Sacrifice availability for consistency (CP): Banking systems (showing wrong balance is unacceptable), inventory management (overselling is costly), authentication (wrong auth state is a security hole), medical records. The system may temporarily refuse requests during a partition, but data is always accurate. Sacrifice consistency for availability (AP): Social media feeds (stale like count is fine), DNS (old cached record still works), product catalogs (slightly outdated price for a few seconds), search indexes (new content appearing with slight delay). The system always responds, but data might be briefly stale. Key insight: most systems aren't purely CP or AP. They use different consistency levels for different operations within the same system (strong consistency for payments, eventual consistency for feeds).

Q: Monolith vs microservices — when should you choose each?

Monolith: Single deployable unit. Choose when: small team (< 10 engineers), early-stage product (need to iterate fast), simple domain, don't yet know service boundaries. Pros: simple deployment, easy debugging, no network overhead between services, shared database. Microservices: Independent services, each with its own database. Choose when: large team (50+ engineers), well-understood domain with clear boundaries, different services need different tech stacks or scaling profiles, organizational autonomy needed. Pros: independent deployment, fault isolation, team autonomy, technology flexibility. Cons: distributed system complexity (network failures, eventual consistency), operational overhead (service discovery, tracing, monitoring), harder debugging. The path: start monolith, extract services as you grow. Don't start with microservices unless you have a strong reason.

Q: SQL vs NoSQL — what factors drive the decision?

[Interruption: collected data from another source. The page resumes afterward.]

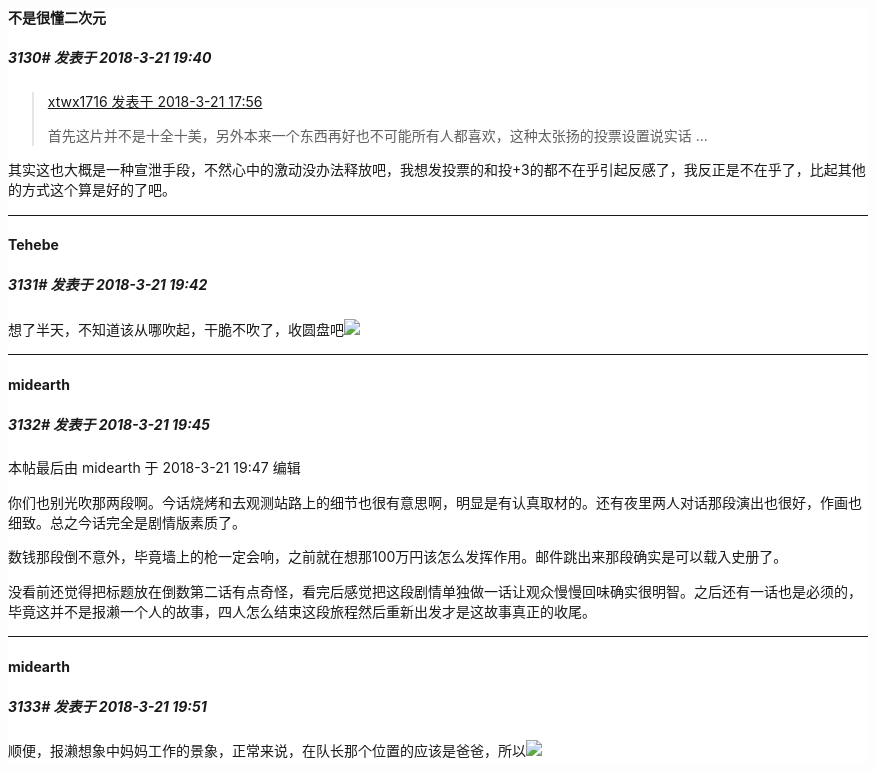 ####  不是很懂二次元  
##### 3130#       发表于 2018-3-21 19:40



<blockquote><a href="httphttps://bbs.saraba1st.com/2b/forum.php?mod=redirect&amp;goto=findpost&amp;pid=38923356&amp;ptid=1572422" target="_blank">xtwx1716 发表于 2018-3-21 17:56</a>

首先这片并不是十全十美，另外本来一个东西再好也不可能所有人都喜欢，这种太张扬的投票设置说实话 ...</blockquote>
其实这也大概是一种宣泄手段，不然心中的激动没办法释放吧，我想发投票的和投+3的都不在乎引起反感了，我反正是不在乎了，比起其他的方式这个算是好的了吧。







-----

####  Tehebe  
##### 3131#       发表于 2018-3-21 19:42




想了半天，不知道该从哪吹起，干脆不吹了，收圆盘吧<img src="https://static.saraba1st.com/image/smiley/face2017/196.png" referrerpolicy="no-referrer">







-----

####  midearth  
##### 3132#       发表于 2018-3-21 19:45



 本帖最后由 midearth 于 2018-3-21 19:47 编辑 

你们也别光吹那两段啊。今话烧烤和去观测站路上的细节也很有意思啊，明显是有认真取材的。还有夜里两人对话那段演出也很好，作画也细致。总之今话完全是剧情版素质了。

数钱那段倒不意外，毕竟墙上的枪一定会响，之前就在想那100万円该怎么发挥作用。邮件跳出来那段确实是可以载入史册了。

没看前还觉得把标题放在倒数第二话有点奇怪，看完后感觉把这段剧情单独做一话让观众慢慢回味确实很明智。之后还有一话也是必须的，毕竟这并不是报濑一个人的故事，四人怎么结束这段旅程然后重新出发才是这故事真正的收尾。







-----

####  midearth  
##### 3133#       发表于 2018-3-21 19:51




顺便，报濑想象中妈妈工作的景象，正常来说，在队长那个位置的应该是爸爸，所以<img src="https://static.saraba1st.com/image/smiley/carton2017/046.png" referrerpolicy="no-referrer">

Deciding factors: (1) Data model: Structured with relationships? SQL. Flexible/nested? Document store. Key-value? Redis/DynamoDB. (2) Consistency needs: Need ACID transactions? SQL. Eventual consistency acceptable? NoSQL scales easier. (3) Query patterns: Complex queries with JOINs and aggregations? SQL. Simple lookups by key? NoSQL. (4) Scale profile: Write-heavy at massive scale? Cassandra. Read-heavy with complex queries? PostgreSQL with read replicas. (5) Team expertise: SQL is universally known. Each NoSQL database has its own learning curve. The answer is usually "both": PostgreSQL for core transactional data + Redis for caching + S3 for files + Elasticsearch for search. Don't frame it as either/or.

Q: Push vs pull model for a news feed — what are the trade-offs?

Push (fan-out on write): When a user posts, immediately write to every follower's feed. Pros: instant feed reads (pre-computed), simple read path. Cons: celebrity problem (50M writes per post), wasted work for inactive users, high write amplification. Pull (fan-out on read): When a user opens their feed, fetch recent posts from everyone they follow. Pros: no wasted writes, handles celebrities naturally. Cons: slow read path (merge N timelines), high read latency, more compute at read time. The real answer: Hybrid. Push for normal users (< 10K followers) + pull for celebrities. This is what Twitter and Facebook actually use. It optimizes for the common case (fast reads) while handling the edge case (celebrities) gracefully.

Q: Synchronous vs asynchronous processing — when should you use each?

Synchronous: The caller waits for the result. Use when: the user needs the result immediately (login, payment confirmation, reading a profile), the operation is fast (< 200ms), the result determines the next step. Asynchronous: The caller gets an immediate acknowledgment; processing happens in the background. Use when: the operation is slow (video encoding, email sending, report generation), the user doesn't need the result immediately, you need to absorb traffic spikes (queue + workers). Implementation: message queues (Kafka, SQS, RabbitMQ). Pattern: Accept request → return 202 Accepted with a job ID → client polls for status or receives a webhook callback. Example: uploading a video is sync (fast, returns URL), processing/encoding is async (slow, notifies when done).